**WHAT TO WORK ON**
When you reach the line containing "is an immunohistochemistry" in the entries below, start writing out each line exactly, and stop after the line containing "image of IHC".

**SUPPLIED DATA**
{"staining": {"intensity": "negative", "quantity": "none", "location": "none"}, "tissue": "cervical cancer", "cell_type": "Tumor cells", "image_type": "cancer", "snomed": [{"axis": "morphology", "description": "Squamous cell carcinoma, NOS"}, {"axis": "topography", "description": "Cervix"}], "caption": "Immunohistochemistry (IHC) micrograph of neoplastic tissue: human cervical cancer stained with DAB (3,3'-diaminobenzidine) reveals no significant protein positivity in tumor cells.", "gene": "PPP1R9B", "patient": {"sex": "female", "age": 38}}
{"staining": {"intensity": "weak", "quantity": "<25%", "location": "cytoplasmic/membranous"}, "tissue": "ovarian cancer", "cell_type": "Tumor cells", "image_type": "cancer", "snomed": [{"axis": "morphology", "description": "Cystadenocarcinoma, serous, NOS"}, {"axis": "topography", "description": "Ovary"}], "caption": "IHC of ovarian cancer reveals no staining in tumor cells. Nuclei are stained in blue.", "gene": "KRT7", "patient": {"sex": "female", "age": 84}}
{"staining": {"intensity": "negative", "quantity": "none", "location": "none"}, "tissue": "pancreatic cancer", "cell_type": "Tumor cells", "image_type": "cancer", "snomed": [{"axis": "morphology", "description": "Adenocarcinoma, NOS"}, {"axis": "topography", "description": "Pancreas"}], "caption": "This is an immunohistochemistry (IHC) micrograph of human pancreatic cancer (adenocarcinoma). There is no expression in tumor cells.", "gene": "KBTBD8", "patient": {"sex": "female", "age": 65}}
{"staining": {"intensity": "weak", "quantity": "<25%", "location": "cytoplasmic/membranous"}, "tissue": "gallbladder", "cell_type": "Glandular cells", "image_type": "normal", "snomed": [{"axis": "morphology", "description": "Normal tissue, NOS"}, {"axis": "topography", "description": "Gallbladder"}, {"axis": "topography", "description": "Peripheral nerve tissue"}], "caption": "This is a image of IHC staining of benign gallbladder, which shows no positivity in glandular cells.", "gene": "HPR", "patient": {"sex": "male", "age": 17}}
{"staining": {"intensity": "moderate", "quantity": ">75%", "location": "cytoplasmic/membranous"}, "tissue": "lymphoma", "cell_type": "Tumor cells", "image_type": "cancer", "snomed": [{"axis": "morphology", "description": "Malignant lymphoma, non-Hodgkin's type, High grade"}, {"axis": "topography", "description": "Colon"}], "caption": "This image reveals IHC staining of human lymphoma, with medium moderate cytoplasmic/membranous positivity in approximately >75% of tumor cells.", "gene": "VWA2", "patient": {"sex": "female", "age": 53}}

**RESULT OF THIS TASK**
{"staining": {"intensity": "negative", "quantity": "none", "location": "none"}, "tissue": "pancreatic cancer", "cell_type": "Tumor cells", "image_type": "cancer", "snomed": [{"axis": "morphology", "description": "Adenocarcinoma, NOS"}, {"axis": "topography", "description": "Pancreas"}], "caption": "This is an immunohistochemistry (IHC) micrograph of human pancreatic cancer (adenocarcinoma). There is no expression in tumor cells.", "gene": "KBTBD8", "patient": {"sex": "female", "age": 65}}
{"staining": {"intensity": "weak", "quantity": "<25%", "location": "cytoplasmic/membranous"}, "tissue": "gallbladder", "cell_type": "Glandular cells", "image_type": "normal", "snomed": [{"axis": "morphology", "description": "Normal tissue, NOS"}, {"axis": "topography", "description": "Gallbladder"}, {"axis": "topography", "description": "Peripheral nerve tissue"}], "caption": "This is a image of IHC staining of benign gallbladder, which shows no positivity in glandular cells.", "gene": "HPR", "patient": {"sex": "male", "age": 17}}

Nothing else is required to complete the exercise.